Back in the days of ticker tape machines, you could hear
the popping of a bubble. The spasmodic buying by
the greatest fools of all would suddenly cease its clatter and an
ominous silence would ensue. Then, like the first raindrops which
presage a great deluge, you'd hear the tick-tick-tick of sell
orders being filled below the peak price. And then the machine would
start to chatter in earnest as sell orders flooded into the market,
stops were hit and taken out, and volume exploded to the downside.
So it has always been, and so it will always be. And so it was in
this case, although in the less liquid world of real estate
it took a little longer to play out.
As you'll note in these comments, and also in Sowell's book, the
words “politicians” and “government”
appear disproportionately as the subject of sentences which
describe each step in how a supposed problem became a solution which became
a problem. The legacy media would have you believe that
“predatory lenders”, “greedy Wall Street firms”,
“speculators”, and other nefarious private actors are
the causes of the present financial crisis. These players certainly
exist, and they've been evident as events have been played out,
but the essence of the situation is that all of them are
creations and inevitable consequences of the
financial environment created by politicians who are now blaming
others for the mess they created and calling for more “regulation”
by politicians (as if, in the long and sorry history of regulation, it
has ever made anything more “regular” than the collective
judgement of millions of people freely trading with one another in
an open market).
There are few people as talented as Thomas Sowell when it comes to
taking a complex situation spanning decades and crossing the
boundary of economics and politics, and then dissecting it out
into the essentials like an anatomy teacher, explaining in clear
as light prose the causes and effects, and the unintended and
yet entirely predictable consequences (for those acquainted with
basic economics) which led to the present mess. This
is a masterpiece of such work, and anybody who's interested in the
facts and details behind the obfuscatory foam emerging from the legacy media
will find this book an essential resource.

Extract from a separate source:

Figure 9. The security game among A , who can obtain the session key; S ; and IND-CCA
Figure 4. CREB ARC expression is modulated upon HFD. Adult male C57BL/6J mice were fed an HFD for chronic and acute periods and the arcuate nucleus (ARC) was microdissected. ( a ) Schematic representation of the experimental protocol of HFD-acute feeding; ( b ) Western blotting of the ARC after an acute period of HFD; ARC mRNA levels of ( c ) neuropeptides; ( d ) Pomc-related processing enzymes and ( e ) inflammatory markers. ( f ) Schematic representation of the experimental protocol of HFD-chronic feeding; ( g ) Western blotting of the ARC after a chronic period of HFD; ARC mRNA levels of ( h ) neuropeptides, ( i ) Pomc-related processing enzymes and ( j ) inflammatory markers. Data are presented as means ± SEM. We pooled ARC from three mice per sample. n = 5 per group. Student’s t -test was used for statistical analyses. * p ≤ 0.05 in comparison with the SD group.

Dr. Sowell's books tend to be heavily footnoted, with not only
source citations but also expansions upon the discussion in the main text.
The present volume uses a different style, with a lengthy “Sources”
section, a full 19% of the book, listing citations for items in the
text in narrative form, chapter by chapter. Expressing these items
in text, without the abbreviations normally used in foot- or end-notes
balloons the length of this section and introduces much redundancy.
Perhaps it's due to the publisher feeling a plethora of footnotes
puts off the causal reader, but for me, footnotes just work
a lot better than these wordy source notes.